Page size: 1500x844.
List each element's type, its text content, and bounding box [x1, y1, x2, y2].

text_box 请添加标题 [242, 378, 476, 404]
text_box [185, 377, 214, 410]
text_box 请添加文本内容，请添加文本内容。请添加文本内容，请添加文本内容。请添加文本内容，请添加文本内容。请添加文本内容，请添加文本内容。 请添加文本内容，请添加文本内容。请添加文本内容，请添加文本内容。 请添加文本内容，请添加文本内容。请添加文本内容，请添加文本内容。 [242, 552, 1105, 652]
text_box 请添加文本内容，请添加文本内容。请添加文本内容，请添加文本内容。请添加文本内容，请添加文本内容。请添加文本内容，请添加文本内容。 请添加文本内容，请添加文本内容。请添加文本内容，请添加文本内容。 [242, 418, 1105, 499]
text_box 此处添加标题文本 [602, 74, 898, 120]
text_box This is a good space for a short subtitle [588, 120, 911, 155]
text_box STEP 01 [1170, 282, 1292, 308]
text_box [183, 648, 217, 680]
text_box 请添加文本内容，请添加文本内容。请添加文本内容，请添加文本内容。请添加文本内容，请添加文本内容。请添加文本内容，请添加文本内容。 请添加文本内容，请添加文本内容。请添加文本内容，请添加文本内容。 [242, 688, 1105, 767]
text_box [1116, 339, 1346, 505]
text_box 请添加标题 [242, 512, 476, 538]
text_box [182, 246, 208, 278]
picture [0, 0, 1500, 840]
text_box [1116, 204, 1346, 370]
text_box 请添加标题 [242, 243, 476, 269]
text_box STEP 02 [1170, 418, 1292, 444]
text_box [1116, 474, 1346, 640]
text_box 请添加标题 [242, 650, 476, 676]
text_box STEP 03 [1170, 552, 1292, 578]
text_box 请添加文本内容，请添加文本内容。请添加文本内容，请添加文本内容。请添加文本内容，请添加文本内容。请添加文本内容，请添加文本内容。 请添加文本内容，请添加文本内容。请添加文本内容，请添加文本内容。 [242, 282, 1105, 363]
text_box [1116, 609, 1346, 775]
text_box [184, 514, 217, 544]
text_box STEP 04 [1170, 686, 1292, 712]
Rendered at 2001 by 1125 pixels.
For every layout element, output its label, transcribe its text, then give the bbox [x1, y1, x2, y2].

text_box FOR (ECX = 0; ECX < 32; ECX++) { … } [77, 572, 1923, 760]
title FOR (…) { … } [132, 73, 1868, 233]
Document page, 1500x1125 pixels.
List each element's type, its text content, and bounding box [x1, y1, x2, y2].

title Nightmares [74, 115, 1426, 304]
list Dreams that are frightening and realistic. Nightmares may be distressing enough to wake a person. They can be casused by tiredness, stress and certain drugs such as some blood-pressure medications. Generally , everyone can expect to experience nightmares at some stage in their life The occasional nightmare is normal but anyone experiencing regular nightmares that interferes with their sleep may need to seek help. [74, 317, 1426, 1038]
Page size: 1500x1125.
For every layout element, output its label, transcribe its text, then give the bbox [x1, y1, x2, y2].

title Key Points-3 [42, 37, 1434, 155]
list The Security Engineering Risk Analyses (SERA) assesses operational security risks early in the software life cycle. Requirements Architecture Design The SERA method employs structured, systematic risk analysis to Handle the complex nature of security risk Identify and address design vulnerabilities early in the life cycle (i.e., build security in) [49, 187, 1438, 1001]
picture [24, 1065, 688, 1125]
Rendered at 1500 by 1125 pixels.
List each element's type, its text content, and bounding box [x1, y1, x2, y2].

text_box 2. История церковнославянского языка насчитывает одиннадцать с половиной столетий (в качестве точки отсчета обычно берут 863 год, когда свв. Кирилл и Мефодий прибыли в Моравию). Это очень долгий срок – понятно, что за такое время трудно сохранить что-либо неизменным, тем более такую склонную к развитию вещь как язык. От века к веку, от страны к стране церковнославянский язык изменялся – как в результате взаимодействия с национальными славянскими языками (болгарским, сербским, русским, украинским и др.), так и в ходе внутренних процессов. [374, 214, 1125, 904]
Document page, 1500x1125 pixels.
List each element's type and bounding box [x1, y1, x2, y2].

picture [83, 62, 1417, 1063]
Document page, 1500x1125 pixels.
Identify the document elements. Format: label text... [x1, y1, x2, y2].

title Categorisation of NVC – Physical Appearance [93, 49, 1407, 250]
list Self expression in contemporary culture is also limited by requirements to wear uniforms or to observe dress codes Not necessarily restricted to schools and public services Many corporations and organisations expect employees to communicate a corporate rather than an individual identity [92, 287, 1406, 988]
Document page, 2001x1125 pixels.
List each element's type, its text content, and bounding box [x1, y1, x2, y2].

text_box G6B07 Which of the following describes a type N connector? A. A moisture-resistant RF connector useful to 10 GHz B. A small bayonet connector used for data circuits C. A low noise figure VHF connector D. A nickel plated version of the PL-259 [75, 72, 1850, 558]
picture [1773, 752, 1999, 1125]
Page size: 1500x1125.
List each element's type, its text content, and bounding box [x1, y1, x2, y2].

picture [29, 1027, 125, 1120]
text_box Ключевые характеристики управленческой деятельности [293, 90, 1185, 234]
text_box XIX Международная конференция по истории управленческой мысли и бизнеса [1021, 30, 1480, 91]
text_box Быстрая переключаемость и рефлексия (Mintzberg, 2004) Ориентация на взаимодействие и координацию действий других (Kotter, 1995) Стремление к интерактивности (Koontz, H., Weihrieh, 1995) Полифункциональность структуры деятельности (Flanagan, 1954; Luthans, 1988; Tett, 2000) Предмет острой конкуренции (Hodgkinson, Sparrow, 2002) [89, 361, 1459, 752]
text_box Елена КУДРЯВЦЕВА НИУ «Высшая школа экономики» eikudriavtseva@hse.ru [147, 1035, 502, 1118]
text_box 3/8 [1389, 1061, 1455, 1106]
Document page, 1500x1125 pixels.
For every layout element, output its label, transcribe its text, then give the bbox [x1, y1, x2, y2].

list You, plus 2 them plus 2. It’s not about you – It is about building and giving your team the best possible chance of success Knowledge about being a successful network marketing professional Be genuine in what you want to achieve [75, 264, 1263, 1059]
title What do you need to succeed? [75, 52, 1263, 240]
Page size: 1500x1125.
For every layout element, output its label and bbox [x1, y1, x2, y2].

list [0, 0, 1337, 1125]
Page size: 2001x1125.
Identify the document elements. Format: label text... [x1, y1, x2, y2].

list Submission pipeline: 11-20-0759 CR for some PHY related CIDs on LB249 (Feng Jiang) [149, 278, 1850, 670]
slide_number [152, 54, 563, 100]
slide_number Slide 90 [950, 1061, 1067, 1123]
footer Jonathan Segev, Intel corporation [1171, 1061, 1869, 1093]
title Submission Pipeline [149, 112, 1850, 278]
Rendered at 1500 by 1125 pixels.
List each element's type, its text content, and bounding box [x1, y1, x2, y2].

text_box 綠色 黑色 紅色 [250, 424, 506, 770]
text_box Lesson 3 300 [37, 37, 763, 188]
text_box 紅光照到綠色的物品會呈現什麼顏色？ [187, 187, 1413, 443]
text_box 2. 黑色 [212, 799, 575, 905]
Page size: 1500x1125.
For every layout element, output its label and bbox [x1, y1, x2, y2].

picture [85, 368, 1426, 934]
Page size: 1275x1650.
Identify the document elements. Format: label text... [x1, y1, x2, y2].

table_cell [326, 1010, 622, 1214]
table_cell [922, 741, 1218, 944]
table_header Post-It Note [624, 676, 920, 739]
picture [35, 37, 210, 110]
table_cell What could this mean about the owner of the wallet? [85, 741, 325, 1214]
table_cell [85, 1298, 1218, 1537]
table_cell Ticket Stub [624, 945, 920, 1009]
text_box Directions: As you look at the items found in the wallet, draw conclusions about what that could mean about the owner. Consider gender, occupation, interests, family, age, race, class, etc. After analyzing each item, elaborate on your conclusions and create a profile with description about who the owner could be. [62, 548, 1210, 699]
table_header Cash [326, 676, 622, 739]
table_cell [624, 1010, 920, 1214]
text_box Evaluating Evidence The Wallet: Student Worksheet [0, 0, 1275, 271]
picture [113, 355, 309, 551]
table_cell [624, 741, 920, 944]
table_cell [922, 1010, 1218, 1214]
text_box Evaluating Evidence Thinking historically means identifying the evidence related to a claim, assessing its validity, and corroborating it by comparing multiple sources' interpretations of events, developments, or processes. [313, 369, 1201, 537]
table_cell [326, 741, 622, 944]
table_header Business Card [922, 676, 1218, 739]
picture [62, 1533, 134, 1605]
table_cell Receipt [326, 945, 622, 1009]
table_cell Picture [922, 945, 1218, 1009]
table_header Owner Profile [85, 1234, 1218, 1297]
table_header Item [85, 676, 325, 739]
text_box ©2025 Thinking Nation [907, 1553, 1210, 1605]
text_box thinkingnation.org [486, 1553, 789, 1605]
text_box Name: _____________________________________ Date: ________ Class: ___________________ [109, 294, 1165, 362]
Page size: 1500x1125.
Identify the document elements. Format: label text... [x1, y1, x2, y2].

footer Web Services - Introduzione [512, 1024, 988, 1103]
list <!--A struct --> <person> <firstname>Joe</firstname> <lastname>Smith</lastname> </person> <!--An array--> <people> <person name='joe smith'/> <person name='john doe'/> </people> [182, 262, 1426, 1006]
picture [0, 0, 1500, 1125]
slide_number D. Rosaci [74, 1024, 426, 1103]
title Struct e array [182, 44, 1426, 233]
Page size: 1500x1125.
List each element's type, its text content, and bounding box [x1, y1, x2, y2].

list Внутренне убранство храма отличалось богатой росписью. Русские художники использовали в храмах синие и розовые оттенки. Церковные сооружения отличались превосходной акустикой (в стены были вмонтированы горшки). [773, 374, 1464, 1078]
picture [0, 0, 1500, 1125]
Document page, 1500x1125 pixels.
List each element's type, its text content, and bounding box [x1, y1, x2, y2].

- - - - - - -

[Task directions]
Reproduce the listing above exactly as far as the line with "Rendered at 2001 by 1125 pixels.", that line included.

[Output below]
Page size: 1500x844.
List each element's type, its text content, and bounding box [x1, y1, x2, y2].

text_box 请添加标题 [242, 378, 476, 404]
text_box [185, 377, 214, 410]
text_box 请添加文本内容，请添加文本内容。请添加文本内容，请添加文本内容。请添加文本内容，请添加文本内容。请添加文本内容，请添加文本内容。 请添加文本内容，请添加文本内容。请添加文本内容，请添加文本内容。 请添加文本内容，请添加文本内容。请添加文本内容，请添加文本内容。 [242, 552, 1105, 652]
text_box 请添加文本内容，请添加文本内容。请添加文本内容，请添加文本内容。请添加文本内容，请添加文本内容。请添加文本内容，请添加文本内容。 请添加文本内容，请添加文本内容。请添加文本内容，请添加文本内容。 [242, 418, 1105, 499]
text_box 此处添加标题文本 [602, 74, 898, 120]
text_box This is a good space for a short subtitle [588, 120, 911, 155]
text_box STEP 01 [1170, 282, 1292, 308]
text_box [183, 648, 217, 680]
text_box 请添加文本内容，请添加文本内容。请添加文本内容，请添加文本内容。请添加文本内容，请添加文本内容。请添加文本内容，请添加文本内容。 请添加文本内容，请添加文本内容。请添加文本内容，请添加文本内容。 [242, 688, 1105, 767]
text_box [1116, 339, 1346, 505]
text_box 请添加标题 [242, 512, 476, 538]
text_box [182, 246, 208, 278]
picture [0, 0, 1500, 840]
text_box [1116, 204, 1346, 370]
text_box 请添加标题 [242, 243, 476, 269]
text_box STEP 02 [1170, 418, 1292, 444]
text_box [1116, 474, 1346, 640]
text_box 请添加标题 [242, 650, 476, 676]
text_box STEP 03 [1170, 552, 1292, 578]
text_box 请添加文本内容，请添加文本内容。请添加文本内容，请添加文本内容。请添加文本内容，请添加文本内容。请添加文本内容，请添加文本内容。 请添加文本内容，请添加文本内容。请添加文本内容，请添加文本内容。 [242, 282, 1105, 363]
text_box [1116, 609, 1346, 775]
text_box [184, 514, 217, 544]
text_box STEP 04 [1170, 686, 1292, 712]
Rendered at 2001 by 1125 pixels.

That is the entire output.